Harga Bitcoin (BTC) masih berada dalam tekanan meski arus pembelian dari institusi besar terus berlangsung.
Dalam sembilan hari terakhir, Bitcoin tercatat turun sekitar 10% dan bergerak melemah secara bertahap, bukan jatuh tajam dalam satu momen.
Saat ini, BTC diperdagangkan di kisaran US$87.000, di tengah derasnya sorotan terhadap masuknya dana institusional ke pasar kripto.
Menurut analisis Bull Theory yang dikutip CaptainAltcoin, pelemahan ini tidak mencerminkan kerusakan fundamental Bitcoin.
Tekanan harga justru dipicu oleh masuknya suplai besar ke pasar akibat faktor struktural, terutama dari kawasan Asia.
Tekanan Mining China Mulai Terasa di Pasar
Salah satu pemicu utama tekanan jual datang dari kebijakan China yang kembali memperketat aktivitas penambangan Bitcoin.
Dampaknya langsung terlihat di jaringan, dengan hash rate Bitcoin turun sekitar 8%. Meski tidak lagi mendominasi seperti pada 2021, China masih menguasai sekitar 14% hash power global, sehingga setiap perubahan kebijakan di wilayah ini tetap berdampak signifikan.
Penurunan hash rate memaksa sebagian miner menghentikan operasional. Ketika mesin dimatikan dan pendapatan terhenti, tekanan finansial meningkat.
Dalam kondisi seperti ini, Bitcoin yang disimpan sebagai cadangan menjadi sumber likuiditas utama dan akhirnya dilepas ke pasar.
Pergerakan harga Bitcoin kerap mencerminkan tekanan semacam ini lebih awal, bahkan sebelum isu tersebut ramai diberitakan.
Institusi Membeli, Tapi Tidak Menahan Harga
Di sisi lain, pembelian Bitcoin oleh institusi terus menjadi sorotan. Namun, masuknya dana besar tidak selalu berarti harga akan langsung menguat.
Bull Theory menilai kondisi ini mencerminkan adanya forced selling, bukan aksi jual karena kepanikan pasar.
Institusi umumnya membeli secara bertahap dan terukur. Sementara itu, pihak yang menjual berada dalam posisi tertekan secara operasional.
Selama suplai yang masuk ke pasar lebih besar daripada permintaan, harga Bitcoin tetap sulit bangkit meski minat beli terlihat kuat.

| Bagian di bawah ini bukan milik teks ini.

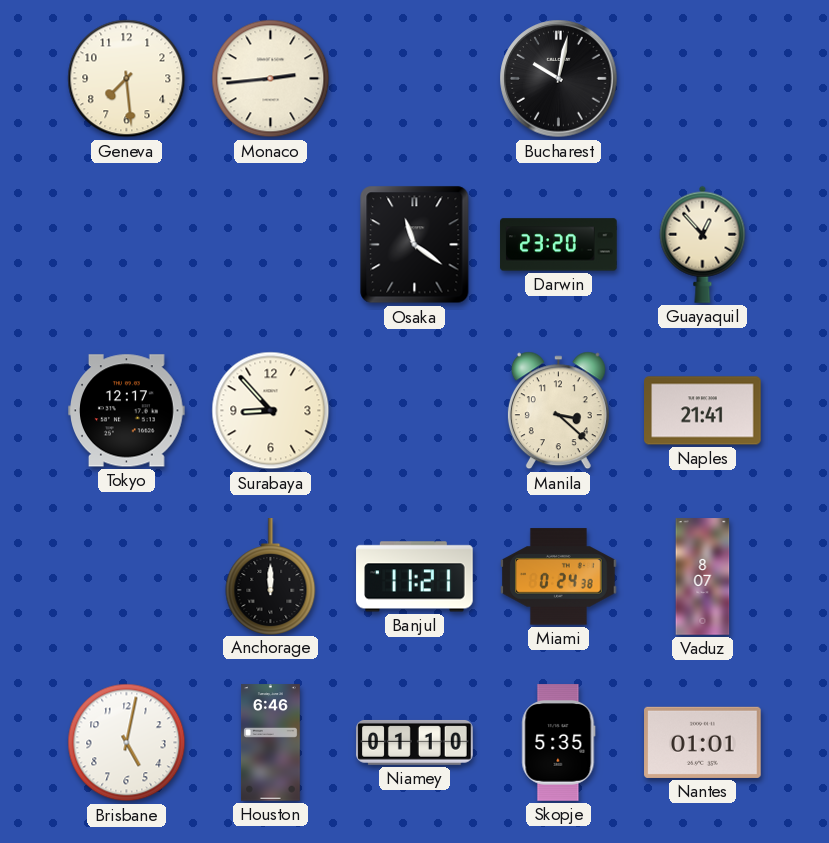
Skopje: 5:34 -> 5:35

Whale Asia Diduga Sudah Antisipasi Sejak Awal
Tekanan jual juga diduga berasal dari holder Bitcoin jangka panjang di Asia. Banyak pemilik awal Bitcoin berbasis di wilayah ini, terutama China, yang memiliki sejarah panjang dalam aktivitas mining dan akumulasi aset digital.
Data on-chain menunjukkan adanya peningkatan aktivitas jual dari long-term holder dalam satu hingga dua bulan terakhir.
Polanya cenderung rapi dan bertahap, selaras dengan penurunan harga Bitcoin yang terjadi secara perlahan. Ini lebih menyerupai distribusi terencana dibanding aksi panic sell.
Kapitulasi Miner Memperkuat Arus Suplai
Ketika mining berhenti, dampaknya tidak hanya pada hash rate. Rantai tekanan berlanjut ke sisi keuangan.
Pendapatan hilang, biaya tetap berjalan, dan ketidakpastian meningkat. Dalam kondisi seperti ini, menjual Bitcoin menjadi langkah yang sulit dihindari.
Penjualan dari miner bersifat konsisten dan tidak bergantung pada level harga. Inilah yang membuat harga Bitcoin bisa tetap tertekan meski tidak ada sentimen negatif besar di pasar.
Data Exchange Ungkap Sumber Tekanan Jual
Perbedaan arus transaksi antar wilayah memperjelas gambaran pasar. Exchange Asia seperti Binance, OKX, dan Bybit menunjukkan net spot selling yang konsisten sepanjang kuartal keempat.
Sebaliknya, Coinbase yang merepresentasikan aliran dana berbasis Amerika Serikat masih mencatat net buying.
Kondisi ini menegaskan bahwa tekanan jual saat ini lebih banyak berasal dari Asia, wilayah dengan likuiditas tinggi dan volume perdagangan besar.
Sementara itu, arus keluar ETF di Amerika Serikat memang ada, namun dinilai bukan faktor utama di balik pelemahan harga Bitcoin belakangan ini.